== YOUR INSTRUCTIONS ==
For the records below, please print exactly and only the lines from the one with "increments. It has" down to the one with "Empowering teams through well-planned team", both ends included, omitting the pictures.

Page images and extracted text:

* * * * * * *

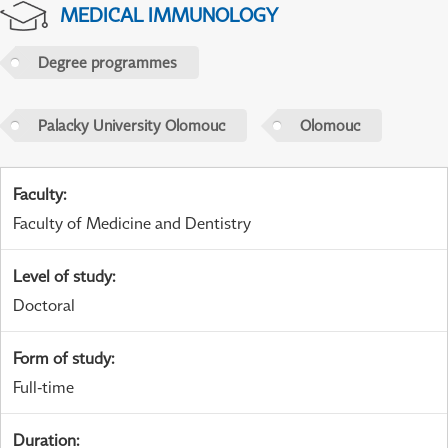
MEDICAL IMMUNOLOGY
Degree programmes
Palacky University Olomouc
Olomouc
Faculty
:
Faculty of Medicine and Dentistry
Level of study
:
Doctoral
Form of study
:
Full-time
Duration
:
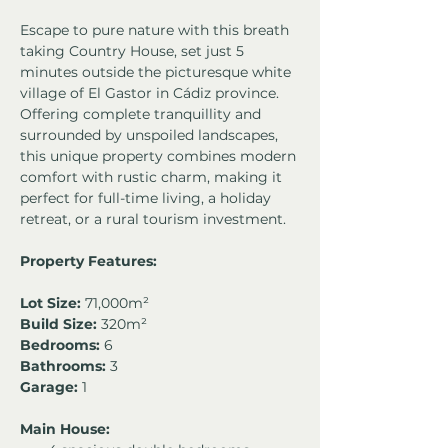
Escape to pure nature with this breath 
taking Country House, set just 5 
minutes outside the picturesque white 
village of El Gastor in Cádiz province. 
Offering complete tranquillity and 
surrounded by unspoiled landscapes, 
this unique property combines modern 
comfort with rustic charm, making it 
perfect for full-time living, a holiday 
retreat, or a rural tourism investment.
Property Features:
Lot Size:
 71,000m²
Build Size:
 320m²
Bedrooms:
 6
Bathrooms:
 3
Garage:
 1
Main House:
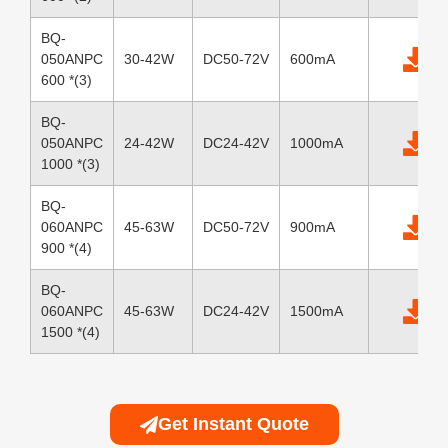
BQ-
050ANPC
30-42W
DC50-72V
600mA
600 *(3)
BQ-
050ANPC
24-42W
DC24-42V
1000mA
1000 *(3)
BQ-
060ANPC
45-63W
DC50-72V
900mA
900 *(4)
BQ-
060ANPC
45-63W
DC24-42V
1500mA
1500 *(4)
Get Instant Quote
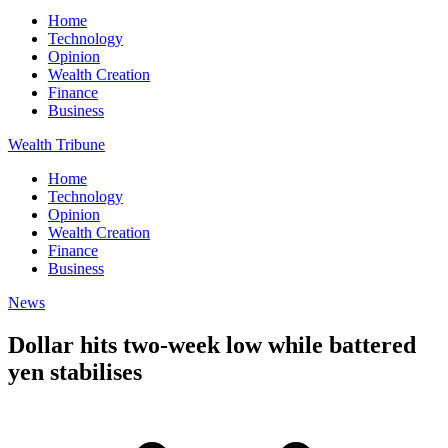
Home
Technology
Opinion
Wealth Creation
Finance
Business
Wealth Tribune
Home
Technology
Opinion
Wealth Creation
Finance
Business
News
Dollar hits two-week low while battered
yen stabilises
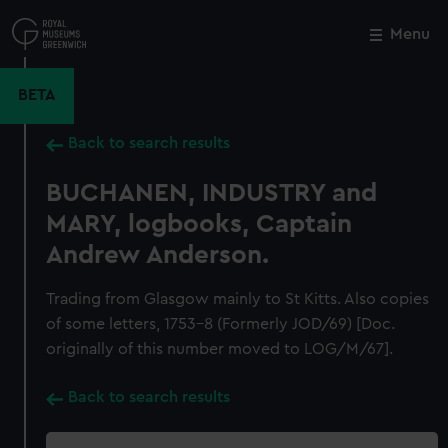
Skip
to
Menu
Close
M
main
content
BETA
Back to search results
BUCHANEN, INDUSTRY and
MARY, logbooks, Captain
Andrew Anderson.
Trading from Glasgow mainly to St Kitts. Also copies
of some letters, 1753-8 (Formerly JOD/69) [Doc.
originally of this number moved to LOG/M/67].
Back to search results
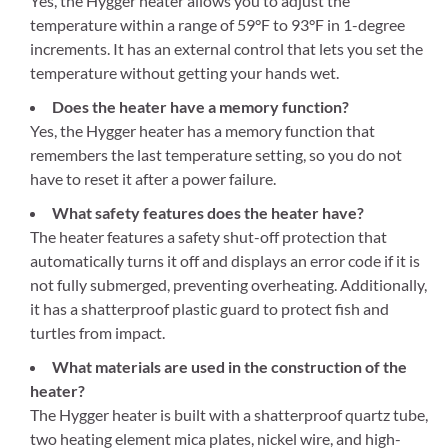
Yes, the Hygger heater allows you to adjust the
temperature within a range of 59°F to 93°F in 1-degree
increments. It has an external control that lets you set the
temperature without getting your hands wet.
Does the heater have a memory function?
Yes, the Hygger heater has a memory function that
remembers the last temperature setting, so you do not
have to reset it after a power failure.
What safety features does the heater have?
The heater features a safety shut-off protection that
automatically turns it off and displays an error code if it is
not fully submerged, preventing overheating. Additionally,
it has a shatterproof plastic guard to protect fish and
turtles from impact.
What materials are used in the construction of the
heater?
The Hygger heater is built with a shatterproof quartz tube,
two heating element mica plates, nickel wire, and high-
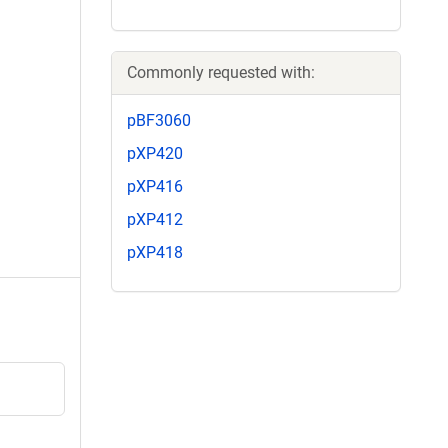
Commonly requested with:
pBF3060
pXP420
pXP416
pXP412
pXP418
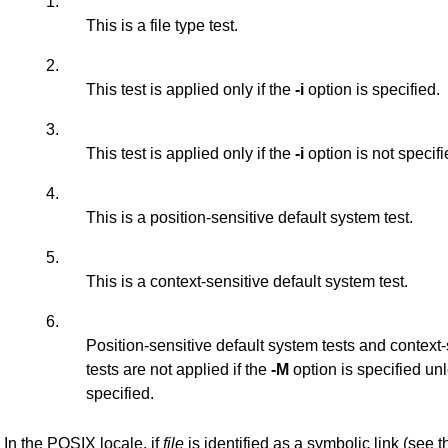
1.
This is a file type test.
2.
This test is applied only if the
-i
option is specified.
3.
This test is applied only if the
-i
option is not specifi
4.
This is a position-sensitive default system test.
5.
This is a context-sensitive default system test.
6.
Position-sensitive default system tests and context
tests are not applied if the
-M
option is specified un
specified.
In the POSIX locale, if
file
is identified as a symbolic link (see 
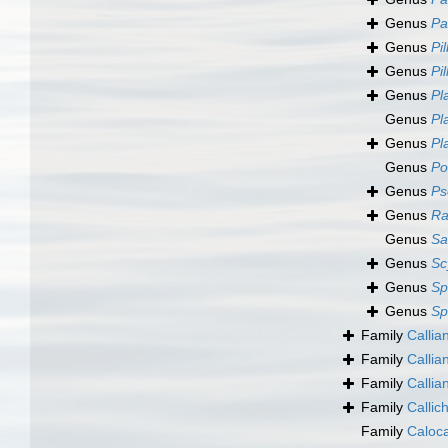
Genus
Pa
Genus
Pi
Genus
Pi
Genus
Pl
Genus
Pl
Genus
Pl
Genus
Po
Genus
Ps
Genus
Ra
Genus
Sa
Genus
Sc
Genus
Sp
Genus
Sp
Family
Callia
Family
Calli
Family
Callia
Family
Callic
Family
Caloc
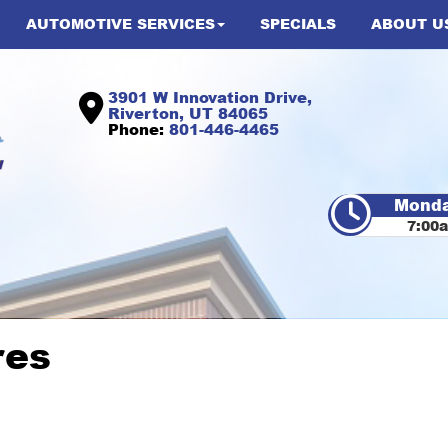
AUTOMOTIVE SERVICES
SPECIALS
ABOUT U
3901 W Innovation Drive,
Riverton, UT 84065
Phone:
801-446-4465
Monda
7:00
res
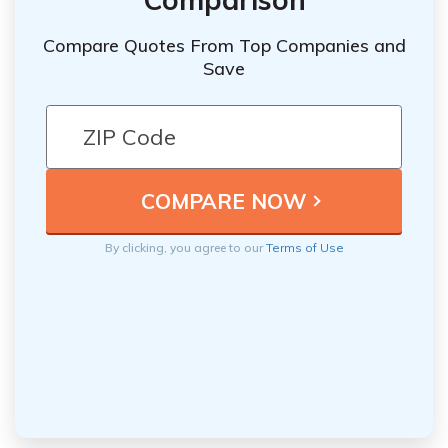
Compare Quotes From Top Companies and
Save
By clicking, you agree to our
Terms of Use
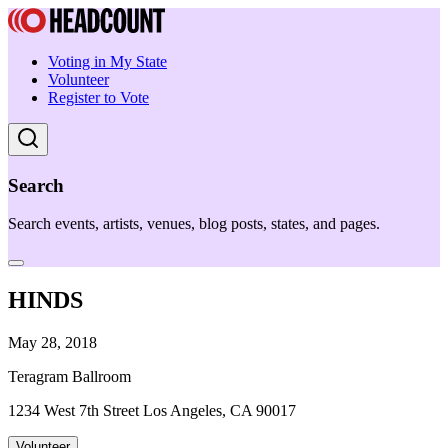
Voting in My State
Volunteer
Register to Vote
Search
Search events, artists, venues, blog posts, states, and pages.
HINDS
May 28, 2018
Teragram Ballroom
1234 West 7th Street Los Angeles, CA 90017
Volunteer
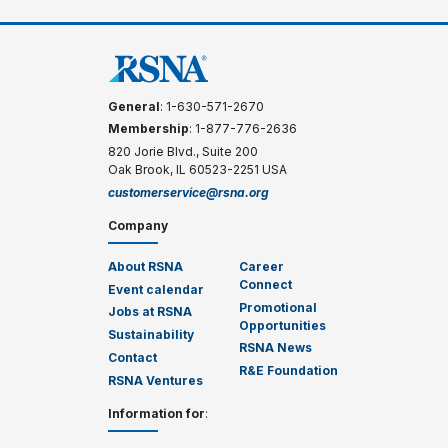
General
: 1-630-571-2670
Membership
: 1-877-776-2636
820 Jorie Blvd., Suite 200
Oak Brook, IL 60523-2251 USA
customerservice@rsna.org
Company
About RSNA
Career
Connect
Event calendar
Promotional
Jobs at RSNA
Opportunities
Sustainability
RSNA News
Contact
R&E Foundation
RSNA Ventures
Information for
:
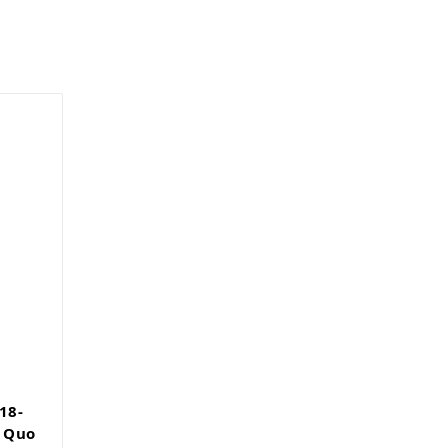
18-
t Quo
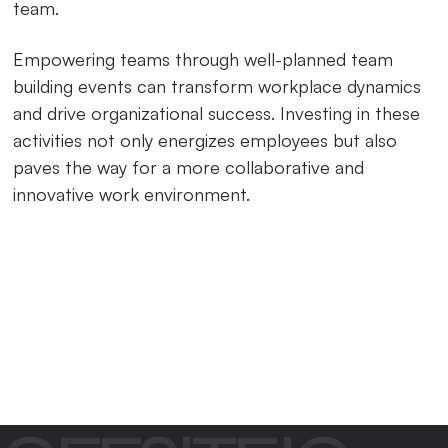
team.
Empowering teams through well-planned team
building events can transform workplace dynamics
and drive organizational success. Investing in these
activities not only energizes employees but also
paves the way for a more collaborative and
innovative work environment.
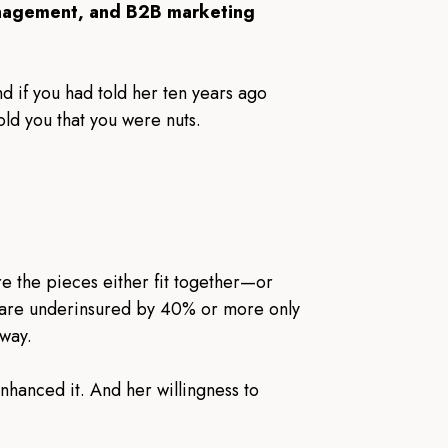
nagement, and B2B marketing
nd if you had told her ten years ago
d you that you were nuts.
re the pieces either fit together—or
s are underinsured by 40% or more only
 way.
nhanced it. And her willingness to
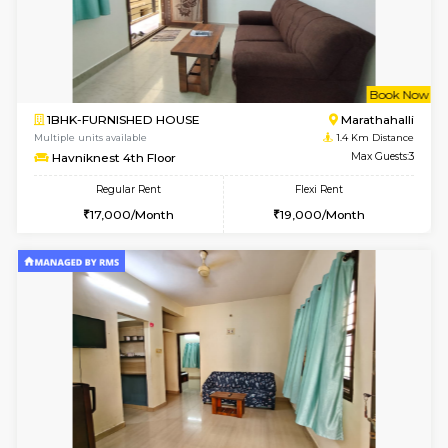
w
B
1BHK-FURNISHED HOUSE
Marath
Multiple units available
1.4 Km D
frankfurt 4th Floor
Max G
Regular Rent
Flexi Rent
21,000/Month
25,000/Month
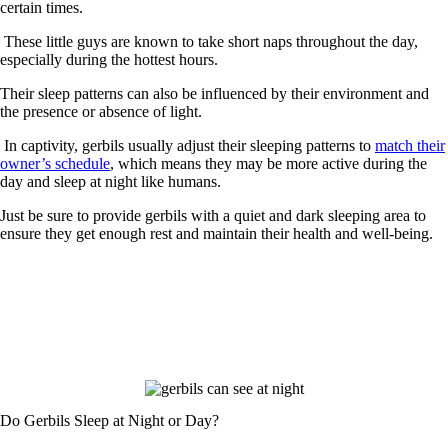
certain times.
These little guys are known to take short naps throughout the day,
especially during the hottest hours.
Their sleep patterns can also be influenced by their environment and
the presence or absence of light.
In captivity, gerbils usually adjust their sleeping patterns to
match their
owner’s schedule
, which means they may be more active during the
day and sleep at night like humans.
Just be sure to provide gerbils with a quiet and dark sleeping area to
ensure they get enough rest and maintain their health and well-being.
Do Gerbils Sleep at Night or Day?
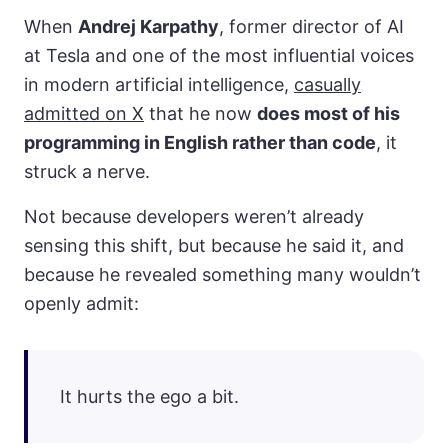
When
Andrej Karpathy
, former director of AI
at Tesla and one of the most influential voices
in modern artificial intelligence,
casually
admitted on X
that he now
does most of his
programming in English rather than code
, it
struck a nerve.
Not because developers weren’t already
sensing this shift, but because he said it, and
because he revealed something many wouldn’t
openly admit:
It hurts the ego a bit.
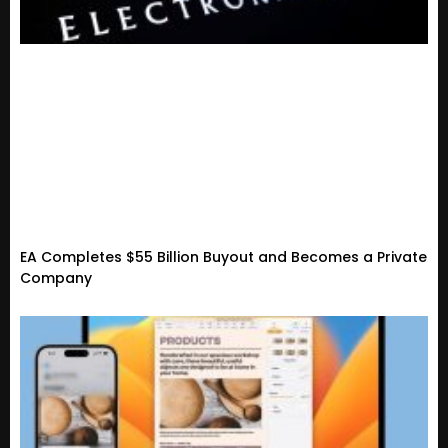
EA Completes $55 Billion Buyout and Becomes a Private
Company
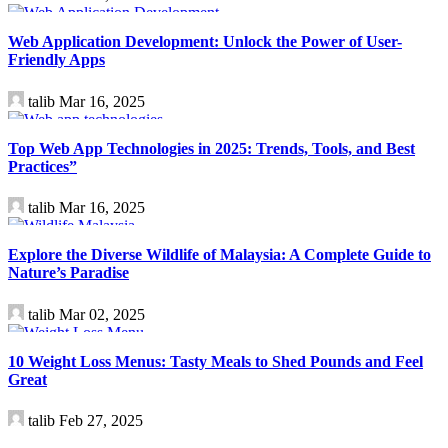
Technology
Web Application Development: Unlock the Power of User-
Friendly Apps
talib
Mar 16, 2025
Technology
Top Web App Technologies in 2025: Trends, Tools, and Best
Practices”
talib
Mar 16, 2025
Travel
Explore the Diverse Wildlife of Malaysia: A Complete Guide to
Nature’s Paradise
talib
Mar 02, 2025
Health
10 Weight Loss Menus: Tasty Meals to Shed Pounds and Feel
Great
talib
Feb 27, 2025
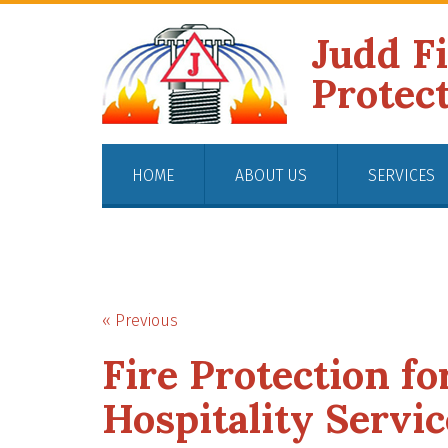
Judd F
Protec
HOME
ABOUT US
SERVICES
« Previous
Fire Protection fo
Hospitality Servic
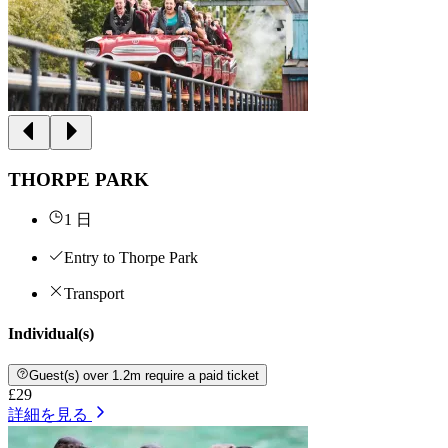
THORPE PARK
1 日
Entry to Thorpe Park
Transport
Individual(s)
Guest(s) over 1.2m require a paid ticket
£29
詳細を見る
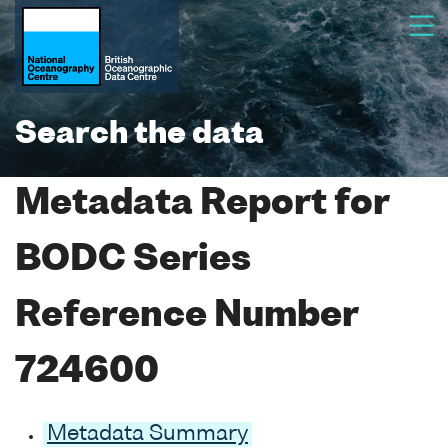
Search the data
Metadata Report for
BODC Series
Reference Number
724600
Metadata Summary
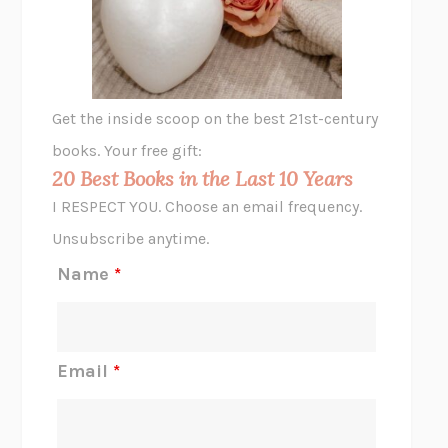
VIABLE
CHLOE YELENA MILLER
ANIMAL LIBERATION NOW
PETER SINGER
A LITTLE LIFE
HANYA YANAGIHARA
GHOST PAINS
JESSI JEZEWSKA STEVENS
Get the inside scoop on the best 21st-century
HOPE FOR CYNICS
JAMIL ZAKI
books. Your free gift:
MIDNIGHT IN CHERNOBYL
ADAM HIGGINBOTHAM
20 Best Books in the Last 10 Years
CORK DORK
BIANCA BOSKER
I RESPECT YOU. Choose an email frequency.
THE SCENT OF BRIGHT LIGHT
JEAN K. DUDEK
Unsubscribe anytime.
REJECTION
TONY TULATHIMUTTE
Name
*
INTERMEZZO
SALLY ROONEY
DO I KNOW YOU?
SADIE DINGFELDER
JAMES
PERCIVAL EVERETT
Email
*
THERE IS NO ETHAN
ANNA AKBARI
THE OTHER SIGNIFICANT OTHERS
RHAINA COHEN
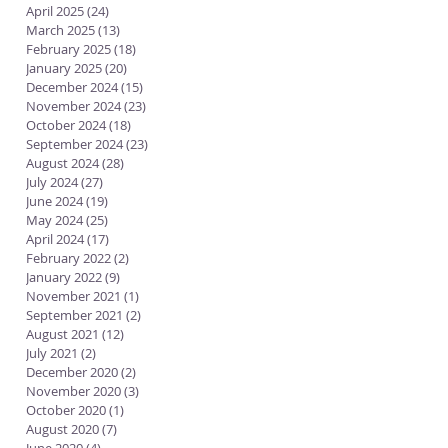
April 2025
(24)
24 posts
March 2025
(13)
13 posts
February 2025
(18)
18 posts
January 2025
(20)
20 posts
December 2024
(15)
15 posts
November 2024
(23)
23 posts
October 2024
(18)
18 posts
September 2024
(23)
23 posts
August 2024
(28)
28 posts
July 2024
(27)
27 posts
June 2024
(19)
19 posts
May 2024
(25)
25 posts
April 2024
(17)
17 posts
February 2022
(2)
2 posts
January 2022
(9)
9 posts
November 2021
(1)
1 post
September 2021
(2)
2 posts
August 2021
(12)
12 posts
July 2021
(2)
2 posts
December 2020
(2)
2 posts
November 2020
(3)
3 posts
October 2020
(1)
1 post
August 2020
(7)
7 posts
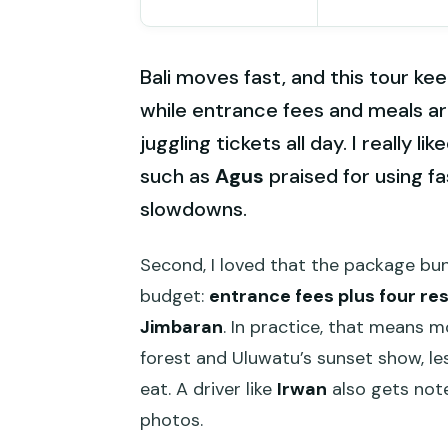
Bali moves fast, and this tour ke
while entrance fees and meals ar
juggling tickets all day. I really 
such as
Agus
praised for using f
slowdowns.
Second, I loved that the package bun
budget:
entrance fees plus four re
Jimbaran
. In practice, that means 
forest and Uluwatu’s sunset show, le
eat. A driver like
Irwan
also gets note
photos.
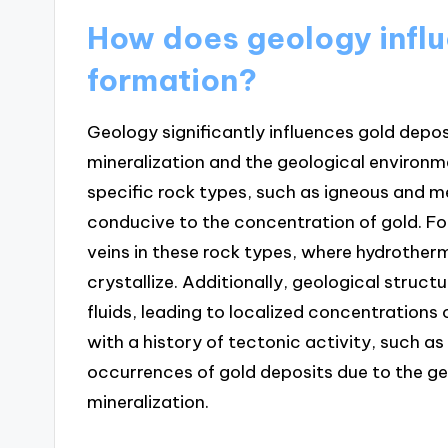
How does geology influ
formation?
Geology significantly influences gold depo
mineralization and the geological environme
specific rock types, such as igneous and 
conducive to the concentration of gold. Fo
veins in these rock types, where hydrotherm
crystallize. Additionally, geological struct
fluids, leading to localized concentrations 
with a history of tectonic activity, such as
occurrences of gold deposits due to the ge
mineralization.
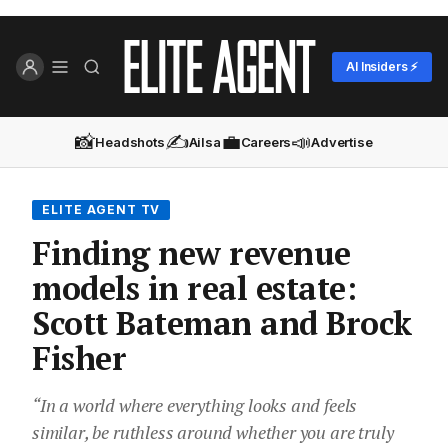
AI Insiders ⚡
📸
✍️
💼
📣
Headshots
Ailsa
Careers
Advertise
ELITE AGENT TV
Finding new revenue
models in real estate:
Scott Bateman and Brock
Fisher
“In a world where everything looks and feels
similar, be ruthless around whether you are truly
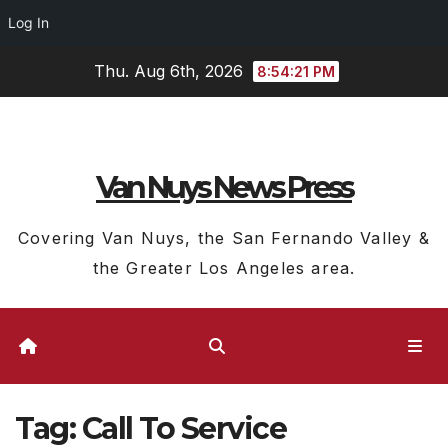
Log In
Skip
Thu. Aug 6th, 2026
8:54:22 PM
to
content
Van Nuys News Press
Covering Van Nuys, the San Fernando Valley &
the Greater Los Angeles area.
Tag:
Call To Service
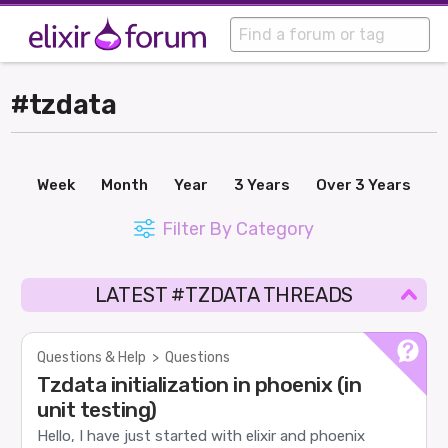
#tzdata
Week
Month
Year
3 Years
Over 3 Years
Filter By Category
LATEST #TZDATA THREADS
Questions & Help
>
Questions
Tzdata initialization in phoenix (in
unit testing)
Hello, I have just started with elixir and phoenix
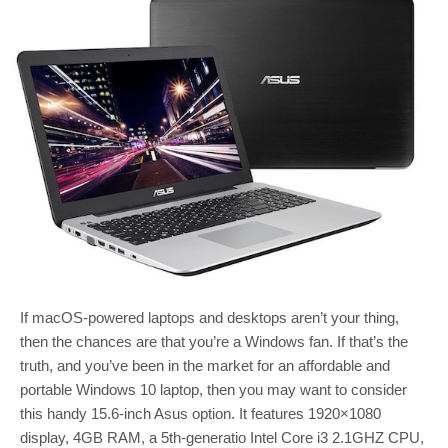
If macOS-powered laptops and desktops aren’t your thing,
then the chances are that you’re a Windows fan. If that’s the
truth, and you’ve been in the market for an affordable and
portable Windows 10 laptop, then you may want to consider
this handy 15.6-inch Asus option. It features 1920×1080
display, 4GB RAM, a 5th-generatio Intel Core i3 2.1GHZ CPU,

* * * * * * *

== SOLUTION TO THE EXERCISE ==
increments. It has an external control that lets you set the
temperature without getting your hands wet.
Does the heater have a memory function?
Yes, the Hygger heater has a memory function that
remembers the last temperature setting, so you do not
have to reset it after a power failure.
What safety features does the heater have?
The heater features a safety shut-off protection that
automatically turns it off and displays an error code if it is
not fully submerged, preventing overheating. Additionally,
it has a shatterproof plastic guard to protect fish and
turtles from impact.
What materials are used in the construction of the
heater?
The Hygger heater is built with a shatterproof quartz tube,
two heating element mica plates, nickel wire, and high-
Commonly requested with:
pBF3060
pXP420
pXP416
pXP412
pXP418
1.
This is a file type test.
2.
This test is applied only if the
-i
option is specified.
3.
This test is applied only if the
-i
option is not specifi
4.
This is a position-sensitive default system test.
5.
This is a context-sensitive default system test.
6.
Position-sensitive default system tests and context
tests are not applied if the
-M
option is specified un
specified.
In the POSIX locale, if
file
is identified as a symbolic link (see 
Genus
Pa
Genus
Pi
Genus
Pi
Genus
Pl
Genus
Pl
Genus
Pl
Genus
Po
Genus
Ps
Genus
Ra
Genus
Sa
Genus
Sc
Genus
Sp
Genus
Sp
Family
Callia
Family
Calli
Family
Callia
Family
Callic
Family
Caloc
AUTOMOTIVE SERVICES
SPECIALS
ABOUT U
3901 W Innovation Drive,
Riverton, UT 84065
Phone:
801-446-4465
Monda
7:00
res
Compare Quotes From Top Companies and
Save
By clicking, you agree to our
Terms of Use
Voting in My State
Volunteer
Register to Vote
Search
Search events, artists, venues, blog posts, states, and pages.
HINDS
May 28, 2018
Teragram Ballroom
1234 West 7th Street Los Angeles, CA 90017
Volunteer
General
: 1-630-571-2670
Membership
: 1-877-776-2636
820 Jorie Blvd., Suite 200
Oak Brook, IL 60523-2251 USA
customerservice@rsna.org
Company
About RSNA
Career
Connect
Event calendar
Promotional
Jobs at RSNA
Opportunities
Sustainability
RSNA News
Contact
R&E Foundation
RSNA Ventures
Information for
:
18-
t Quo
team.
Empowering teams through well-planned team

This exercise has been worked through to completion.